- Born: Sophia Lois Anthony 12 August 1893 Bondi, New South Wales, Australia
- Died: 20 June 1990 (aged 96) Auckland, New Zealand
- Known for: Optician and family planning reformer

= Lois Suckling =

New Zealand optician, family planning reformer

Sophia Lois Suckling (12 August 1893 - 20 June 1990) was a notable New Zealand optician and family planning reformer.

== Early life ==
Sophia Lois Anthony (known as Lois) was born in Bondi, Sydney, New South Wales, Australia on 12 August 1893 to Clara Emma (née Ackland) and Stephen Anthony (formerly Nowinsky), a Polish draughtsman. The family were members of the Plymouth Brethren and in 1900 migrated to Amodeo Bay, on the Coromandel Peninsula, New Zealand, an area where other Brethren were settled.

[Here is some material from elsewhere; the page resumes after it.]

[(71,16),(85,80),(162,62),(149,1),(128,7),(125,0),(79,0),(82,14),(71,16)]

Her father became an apiarist and her mother encouraged her daughter to love literature and learning which stood her in good stead later in life.

== Career ==
Lois and Edgar Suckling set up an opticians firm, Suckling and Suckling, on Brandon Street, Wellington. Edgar Suckling was a qualified optician, trained in Britain as there was no formal training in the field available at that time in New Zealand. He taught his wife the professional skills and she was able to register as an optometrist in 1924, the first woman in New Zealand to do so, and the only woman to practice for some years following. Some male colleagues were in opposition to her working in the field.

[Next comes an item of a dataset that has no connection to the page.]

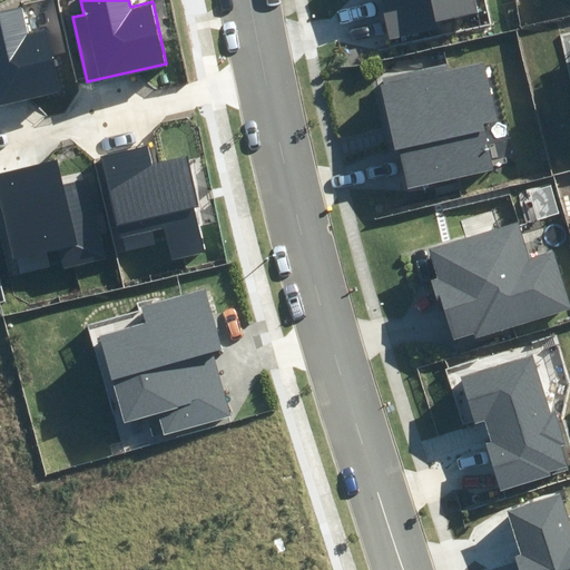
[(380,0),(389,38),(443,27),(442,21),(481,12),(478,0),(380,0)]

During this time Edgar Suckling was diagnosed with a degenerative disease that would have a significant impact on his ability to work. He eventually began using a wheelchair, and Lois Suckling ran the practice by herself in the 1930s.

By this time Lois Suckling had rejected the beliefs of the Plymouth Brethren and adopted a liberal and humanitarian outlook, advocating for women combining a career with marriage. In 1936 she was one of the founders and first president of the Sex Hygiene and Birth Regulation Society (now the New Zealand Family Planning Association). Suckling held the organisations' meetings in her consulting rooms, with Elsie Freeman (later Locke) as secretary. They planned to 'educate and enlighten the people of New Zealand on the need for birth-control and sex education...so that married people may space or limit their families, and so mitigate the evils of ill-health and poverty.' In 1937 a report of a committee of inquiry into abortion in New Zealand discovered that one pregnancy in five ended in abortion and that a quarter of maternal deaths were caused by septic abortions. This led to significant public debate controversy, but the organisation continued to grow, with support from doctors including Sylvia Chapman and Welton Hogg.

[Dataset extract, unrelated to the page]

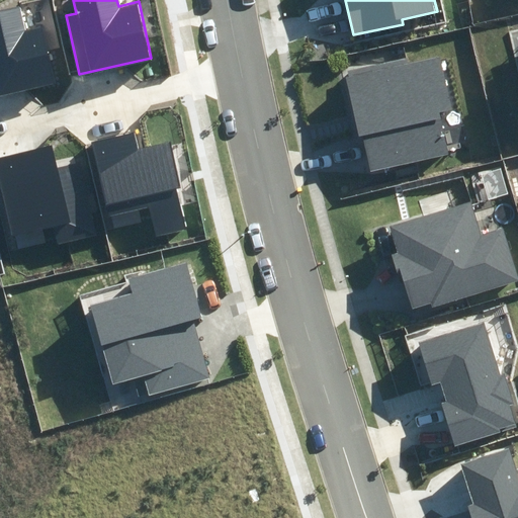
[(0,95),(54,83),(40,27),(27,30),(22,7),(0,12),(0,95)]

Following her husband's death in 1944, Suckling moved to Britain where she worked as an optician in Camden before retirement. She lived in Arnos Grove in 1951 and Kensington Church Street in 1954.

== Personal life ==
On Lois Anthony married Walter Edgar Suckling, an optician and fellow Brethren on 22 September 1914. The couple had four daughters and a son. In 1918 they moved to Wellington where they set up an opticians business.

Suckling was a member of the Wellington branch of the National Council of Women of New Zealand, a founding member of Soroptomist International (New Zealand). She supported the New Zealand Labour Party, was a member of the Friends of the Soviet Union (New Zealand Section) and the local Fabian Society.

Whilst living in Britain, Suckling explored the country and travelled to United States and in Europe during her holdiays. She retired to Auckland, New Zealand.

Lois Suckling died in Auckland on 20 June 1990.